Obama reiterates goal of universal preschool, but how will the nation pay for it?
Considering the lifetime benefits to the individual and society, a National Institutes of Health study estimated that every dollar spent on early childhood education would generate between $4 and $11 of economic benefits over a child’s lifetime. Robert Lynch of Rice University summarizes, “putting money into early childhood education is perhaps the soundest investment one could make today.”
Funding and fade-out
Obama has proposed funding early childhood programs through tobacco taxes. (Obama is open to alternatives to that approach, which have been considered by experts, but has not received widespread political attention.) This is expected to produce $75 billion, which the federal government would presumably funnel to the states for distribution to local school districts charged with administering universal preschool.
Programs would be charged with introducing evidence-based curriculums, small class sizes, hiring teachers with bachelor’s degrees, with salaries comparable to K-12 teachers, as well as extensive program monitoring and an open door policy for all students whose families are at or below 200 percent of the federal poverty level.
At a conference at the CATO Institute earlier in the month, several of the nation’s leading education researchers on the subject agreed that significant academic and social results accrue while children are in high-quality preschool and that at least some of the benefits extend to kindergarten.
The first longitudinal study of preschool began in 1965 and collected data as the participants reached ages 14, 15, 19, 27 and 41. The Perry preschool study shows that, compared to their cohorts, students who attended preschool have been significantly more successful in cognitive performance, high school graduation rates, higher education and in earning more money. They are also less likely to be involved in the criminal justice system.
The Abecedarian Early Intervention Project followed. As with the Perry study, the children were low-income and were tracked for decades — in this case, up to age 30. Unlike Perry, study participants first began child-care and educational programs while in infancy. There have been significant benefits in academic skills, educational attainment, employment and parenthood.

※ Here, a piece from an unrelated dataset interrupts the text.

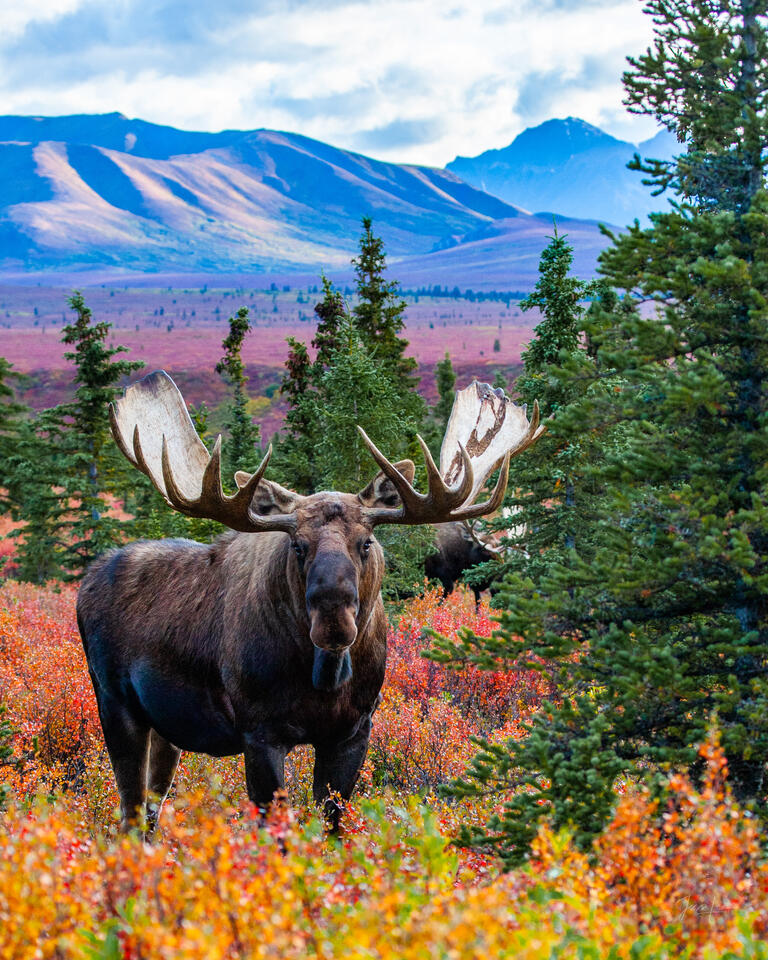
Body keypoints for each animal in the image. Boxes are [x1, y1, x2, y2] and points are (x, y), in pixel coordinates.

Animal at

A summary of this and other research found that preschool seems to extend benefits to both typical and special-needs children, to native English speakers and their dual-language learning counterparts. Other studies concur in this finding: while poor kids benefit more, everyone makes significant advances.
Yet students’ early successes can diminish in size or disappear almost entirely early in elementary school. The well-regarded Head Start Impact Study found an impressive range of gains for participants. But those gains did not last.
The students who began the federal Head Start program at the age of 4 maintained a small advantage in vocabulary at the end of first grade, and their improved reading skills persisted through third grade. The 3-year-olds had higher oral comprehension skills at the end of first grade. Researchers tend to agree that Head Start participants perform at about the same level as their peers early in elementary school.
In short, many of the advances made in pre-kindergarten programs seem to “fade out.”
Given the “fade-out,” critics including Grover J. Whitehurst of the Center on Education Policy at the Brookings Institution question the need for universal, as oppose to targeted, preschool funding.
Whitehurst urged targeting programs to the most disadvantaged students, including those who speak English as a second-language. Targeting may bring about the key short- and long-term benefits for the students and for society, and a role that he called a “classic government function.”
Critics outside the education community like Michelle Malkin call Obama’s prescription a “federal encroachment into our children’s lives at younger and younger ages.” Yet that argument runs up against a line of experts, including Steve Barnett, director of the National Institute for Early Education Research at Rutgers University, who says that a universal preschool program “is one of the most important education initiatives, maybe since Brown versus Board of Education.”
Editor's Note: This story has been modified to make it clear that the benefits of early childhood education found in research conducted by University of Chicago economist James Heckman applies to disadvantaged children as opposed to all children.